ZAFER ÇAĞLAYAN'A AKP VEKİL SAYISINDAN 48 FİRE

ZAFER ÇAĞLAYAN'A AKP VEKİL SAYISINDAN 48 FİRE

Gizli oylamanın sonucunda 244 kabul 264 red 7 çekimser oyla eski bakan Zafer Çağlayan'ın Yüce Divan'a gönderilmesine yönelik önerge reddedildi

BEKLENEN SONUÇ4 eski Bakanla ilgili TBMM Genel Kurulu'nda Yüce Divan oylamasında ilk olarak eski Ekonomi Bakanı Zafer Çağlayan için oylama yapıldı. Gizli oylamanın sonucunda 244 kabul 264 red 7 çekimser oyla eski bakan Zafer Çağlayan'ın Yüce Divan'a gönderilmesine yönelik önerge reddedildi. Ancak yapılan oylama sonucuna göre AKP milletvekili sayısına göre Çağlayan'a destek 48 fire ile sonuçlandı.

AKP AKLADI

Zafer Çağlayan'la ilgili Yüce Divan oylaması sona erdi. Zafer Çağlayan'ın Yüce Divan oylaması sonucu oy kullanan 517 üyeden 242'si aleyhte, 264'ü lehte oy kullandı.7 çekimser, 1 boş, 3 geçersiz oy bulunmakta.
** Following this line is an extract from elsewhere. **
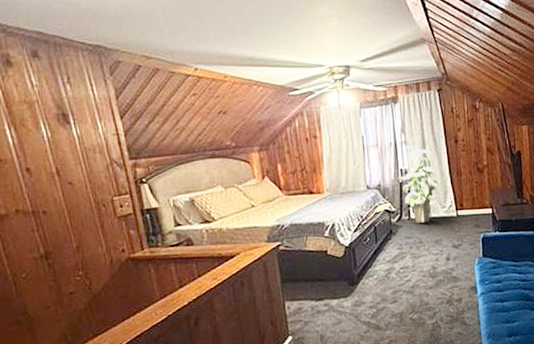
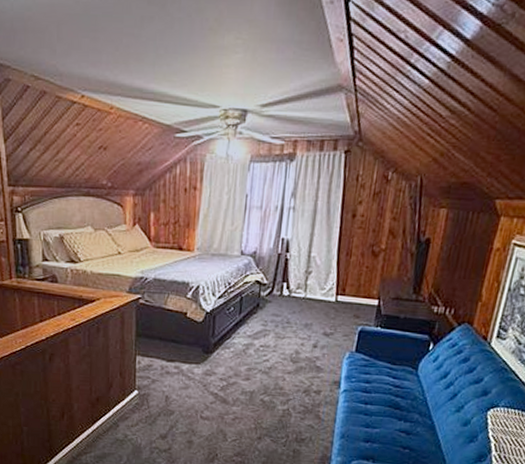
indoor plant: present [397,145,438,224] -> none [277,213,325,303]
Bu souçlar sonunda önerge kabul edilmedi ve Çağlayan'ın Yüce Divan'a sevk edilmemesine karar verildi.

VEKALETEN OY KULLANANLAR

Genel Kurul’da eski Ekonomi Bakanı Mehmet Zafer Çağlayan hakkında Yüce Divan oylamasında, Başbakan Ahmet Davutoğlu yerine Başbakan Yardımcısı Yalçın Akdoğan, Başbakan Yardımcısı Ali Babacan yerine Başbakan Yardımcısı Bülent Arınç, Sağlık Bakanı Mehmet Müezzinoğlu yerine Bilim Sanayi ve Teknoloji Bakanı Fikri Işık, Dışişleri Bakanı Mevlüt Çavuşoğlu yerine Kalkınma Bakanı Cevdet Yılmaz, Maliye Bakanı Mehmet Şimşek’in yerine Gıda ve Tarım Hayvancılık Bakanı Mehdi Eker, AB Bakanı Volkan Bozkır yerine Ekonomi Bakanı Nihat Zeybekci, Kültür ve Turizm Bakanı Ömer Çelik yerine Gümrük ve Ticaret Bakanı Nurettin Canikli, Enerji ve Tabii Kaynaklar Bakanı Taner Yıldız’ın yerine Milli Savunma Bakanı İsmet Yılmaz vekaleten oy kullandı.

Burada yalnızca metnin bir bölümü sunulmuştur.